## [YOUR OBJECTIVE]
Without any omission, reproduce the records that follow.

EXTRACTED MATERIAL: Begin

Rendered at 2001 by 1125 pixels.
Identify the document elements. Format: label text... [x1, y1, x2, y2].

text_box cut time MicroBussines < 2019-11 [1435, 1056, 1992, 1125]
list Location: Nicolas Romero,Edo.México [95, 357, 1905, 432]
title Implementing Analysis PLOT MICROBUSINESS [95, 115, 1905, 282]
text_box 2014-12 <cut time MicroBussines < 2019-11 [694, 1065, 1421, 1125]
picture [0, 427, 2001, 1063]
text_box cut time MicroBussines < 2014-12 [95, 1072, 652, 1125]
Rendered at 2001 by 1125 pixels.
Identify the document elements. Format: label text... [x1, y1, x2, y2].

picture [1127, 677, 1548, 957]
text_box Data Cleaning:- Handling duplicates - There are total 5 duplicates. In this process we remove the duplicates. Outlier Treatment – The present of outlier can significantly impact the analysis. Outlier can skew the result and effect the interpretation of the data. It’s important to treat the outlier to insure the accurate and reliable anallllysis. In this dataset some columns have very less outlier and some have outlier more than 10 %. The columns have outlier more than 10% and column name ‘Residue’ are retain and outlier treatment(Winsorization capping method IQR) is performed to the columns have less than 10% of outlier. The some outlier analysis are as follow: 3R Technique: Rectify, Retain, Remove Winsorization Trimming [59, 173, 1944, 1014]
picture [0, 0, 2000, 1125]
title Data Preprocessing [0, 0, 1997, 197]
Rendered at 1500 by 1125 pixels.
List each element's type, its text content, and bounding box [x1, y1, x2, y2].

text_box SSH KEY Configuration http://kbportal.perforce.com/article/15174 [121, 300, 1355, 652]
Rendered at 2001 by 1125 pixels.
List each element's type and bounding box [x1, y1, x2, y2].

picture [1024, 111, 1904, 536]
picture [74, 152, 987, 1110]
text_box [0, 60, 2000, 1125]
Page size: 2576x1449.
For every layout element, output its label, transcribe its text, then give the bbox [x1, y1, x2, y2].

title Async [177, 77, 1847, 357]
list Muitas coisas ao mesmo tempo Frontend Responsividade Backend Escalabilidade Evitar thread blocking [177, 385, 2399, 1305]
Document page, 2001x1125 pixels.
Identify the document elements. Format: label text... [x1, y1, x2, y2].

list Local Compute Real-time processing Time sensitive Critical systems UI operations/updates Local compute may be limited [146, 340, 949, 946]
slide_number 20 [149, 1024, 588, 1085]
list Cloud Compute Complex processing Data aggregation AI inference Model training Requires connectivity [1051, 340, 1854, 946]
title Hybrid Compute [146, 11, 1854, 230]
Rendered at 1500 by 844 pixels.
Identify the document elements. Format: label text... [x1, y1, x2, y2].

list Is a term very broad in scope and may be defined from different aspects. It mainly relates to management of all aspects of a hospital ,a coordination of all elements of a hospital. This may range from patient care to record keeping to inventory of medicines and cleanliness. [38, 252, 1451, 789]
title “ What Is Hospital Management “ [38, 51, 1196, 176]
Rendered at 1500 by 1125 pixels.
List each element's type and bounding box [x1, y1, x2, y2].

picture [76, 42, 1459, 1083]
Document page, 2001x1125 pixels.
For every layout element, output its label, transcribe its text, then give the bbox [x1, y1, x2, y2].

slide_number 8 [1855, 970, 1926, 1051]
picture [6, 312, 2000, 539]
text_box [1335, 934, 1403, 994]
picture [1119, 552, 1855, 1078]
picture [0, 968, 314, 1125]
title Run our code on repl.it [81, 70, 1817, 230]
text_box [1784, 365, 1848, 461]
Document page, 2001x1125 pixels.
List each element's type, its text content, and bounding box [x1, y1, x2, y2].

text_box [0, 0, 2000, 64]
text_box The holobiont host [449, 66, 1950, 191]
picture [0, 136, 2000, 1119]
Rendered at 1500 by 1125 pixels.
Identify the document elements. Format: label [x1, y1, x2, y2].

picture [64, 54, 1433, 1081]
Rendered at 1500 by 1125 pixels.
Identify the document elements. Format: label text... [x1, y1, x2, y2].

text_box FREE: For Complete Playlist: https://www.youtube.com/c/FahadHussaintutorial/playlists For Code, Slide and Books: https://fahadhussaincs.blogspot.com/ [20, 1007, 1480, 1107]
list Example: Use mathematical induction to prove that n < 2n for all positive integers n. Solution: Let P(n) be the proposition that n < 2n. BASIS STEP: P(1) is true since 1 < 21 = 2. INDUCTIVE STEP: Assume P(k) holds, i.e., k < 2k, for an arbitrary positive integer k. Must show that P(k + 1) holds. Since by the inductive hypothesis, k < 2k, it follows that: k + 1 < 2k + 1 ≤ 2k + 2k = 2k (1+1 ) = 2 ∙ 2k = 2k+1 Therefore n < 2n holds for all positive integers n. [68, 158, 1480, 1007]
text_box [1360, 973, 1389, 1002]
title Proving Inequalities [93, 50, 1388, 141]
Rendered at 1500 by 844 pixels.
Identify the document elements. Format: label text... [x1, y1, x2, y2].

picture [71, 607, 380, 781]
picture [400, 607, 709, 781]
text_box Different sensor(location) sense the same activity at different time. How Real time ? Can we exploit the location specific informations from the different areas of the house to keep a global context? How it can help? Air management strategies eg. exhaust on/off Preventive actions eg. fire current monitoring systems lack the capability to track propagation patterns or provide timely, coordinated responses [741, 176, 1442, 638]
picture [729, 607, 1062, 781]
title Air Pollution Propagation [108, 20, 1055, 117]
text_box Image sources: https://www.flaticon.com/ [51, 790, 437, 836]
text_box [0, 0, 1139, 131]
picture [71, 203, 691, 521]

EXTRACTED MATERIAL: End

## [TASK RESULT]
Rendered at 2001 by 1125 pixels.
Identify the document elements. Format: label text... [x1, y1, x2, y2].

text_box cut time MicroBussines < 2019-11 [1435, 1056, 1992, 1125]
list Location: Nicolas Romero,Edo.México [95, 357, 1905, 432]
title Implementing Analysis PLOT MICROBUSINESS [95, 115, 1905, 282]
text_box 2014-12 <cut time MicroBussines < 2019-11 [694, 1065, 1421, 1125]
picture [0, 427, 2001, 1063]
text_box cut time MicroBussines < 2014-12 [95, 1072, 652, 1125]
Rendered at 2001 by 1125 pixels.
Identify the document elements. Format: label text... [x1, y1, x2, y2].

picture [1127, 677, 1548, 957]
text_box Data Cleaning:- Handling duplicates - There are total 5 duplicates. In this process we remove the duplicates. Outlier Treatment – The present of outlier can significantly impact the analysis. Outlier can skew the result and effect the interpretation of the data. It’s important to treat the outlier to insure the accurate and reliable anallllysis. In this dataset some columns have very less outlier and some have outlier more than 10 %. The columns have outlier more than 10% and column name ‘Residue’ are retain and outlier treatment(Winsorization capping method IQR) is performed to the columns have less than 10% of outlier. The some outlier analysis are as follow: 3R Technique: Rectify, Retain, Remove Winsorization Trimming [59, 173, 1944, 1014]
picture [0, 0, 2000, 1125]
title Data Preprocessing [0, 0, 1997, 197]
Rendered at 1500 by 1125 pixels.
List each element's type, its text content, and bounding box [x1, y1, x2, y2].

text_box SSH KEY Configuration http://kbportal.perforce.com/article/15174 [121, 300, 1355, 652]
Rendered at 2001 by 1125 pixels.
List each element's type and bounding box [x1, y1, x2, y2].

picture [1024, 111, 1904, 536]
picture [74, 152, 987, 1110]
text_box [0, 60, 2000, 1125]
Page size: 2576x1449.
For every layout element, output its label, transcribe its text, then give the bbox [x1, y1, x2, y2].

title Async [177, 77, 1847, 357]
list Muitas coisas ao mesmo tempo Frontend Responsividade Backend Escalabilidade Evitar thread blocking [177, 385, 2399, 1305]
Document page, 2001x1125 pixels.
Identify the document elements. Format: label text... [x1, y1, x2, y2].

list Local Compute Real-time processing Time sensitive Critical systems UI operations/updates Local compute may be limited [146, 340, 949, 946]
slide_number 20 [149, 1024, 588, 1085]
list Cloud Compute Complex processing Data aggregation AI inference Model training Requires connectivity [1051, 340, 1854, 946]
title Hybrid Compute [146, 11, 1854, 230]
Rendered at 1500 by 844 pixels.
Identify the document elements. Format: label text... [x1, y1, x2, y2].

list Is a term very broad in scope and may be defined from different aspects. It mainly relates to management of all aspects of a hospital ,a coordination of all elements of a hospital. This may range from patient care to record keeping to inventory of medicines and cleanliness. [38, 252, 1451, 789]
title “ What Is Hospital Management “ [38, 51, 1196, 176]
Rendered at 1500 by 1125 pixels.
List each element's type and bounding box [x1, y1, x2, y2].

picture [76, 42, 1459, 1083]
Document page, 2001x1125 pixels.
For every layout element, output its label, transcribe its text, then give the bbox [x1, y1, x2, y2].

slide_number 8 [1855, 970, 1926, 1051]
picture [6, 312, 2000, 539]
text_box [1335, 934, 1403, 994]
picture [1119, 552, 1855, 1078]
picture [0, 968, 314, 1125]
title Run our code on repl.it [81, 70, 1817, 230]
text_box [1784, 365, 1848, 461]
Document page, 2001x1125 pixels.
List each element's type, its text content, and bounding box [x1, y1, x2, y2].

text_box [0, 0, 2000, 64]
text_box The holobiont host [449, 66, 1950, 191]
picture [0, 136, 2000, 1119]
Rendered at 1500 by 1125 pixels.
Identify the document elements. Format: label [x1, y1, x2, y2].

picture [64, 54, 1433, 1081]
Rendered at 1500 by 1125 pixels.
Identify the document elements. Format: label text... [x1, y1, x2, y2].

text_box FREE: For Complete Playlist: https://www.youtube.com/c/FahadHussaintutorial/playlists For Code, Slide and Books: https://fahadhussaincs.blogspot.com/ [20, 1007, 1480, 1107]
list Example: Use mathematical induction to prove that n < 2n for all positive integers n. Solution: Let P(n) be the proposition that n < 2n. BASIS STEP: P(1) is true since 1 < 21 = 2. INDUCTIVE STEP: Assume P(k) holds, i.e., k < 2k, for an arbitrary positive integer k. Must show that P(k + 1) holds. Since by the inductive hypothesis, k < 2k, it follows that: k + 1 < 2k + 1 ≤ 2k + 2k = 2k (1+1 ) = 2 ∙ 2k = 2k+1 Therefore n < 2n holds for all positive integers n. [68, 158, 1480, 1007]
text_box [1360, 973, 1389, 1002]
title Proving Inequalities [93, 50, 1388, 141]
Rendered at 1500 by 844 pixels.
Identify the document elements. Format: label text... [x1, y1, x2, y2].

picture [71, 607, 380, 781]
picture [400, 607, 709, 781]
text_box Different sensor(location) sense the same activity at different time. How Real time ? Can we exploit the location specific informations from the different areas of the house to keep a global context? How it can help? Air management strategies eg. exhaust on/off Preventive actions eg. fire current monitoring systems lack the capability to track propagation patterns or provide timely, coordinated responses [741, 176, 1442, 638]
picture [729, 607, 1062, 781]
title Air Pollution Propagation [108, 20, 1055, 117]
text_box Image sources: https://www.flaticon.com/ [51, 790, 437, 836]
text_box [0, 0, 1139, 131]
picture [71, 203, 691, 521]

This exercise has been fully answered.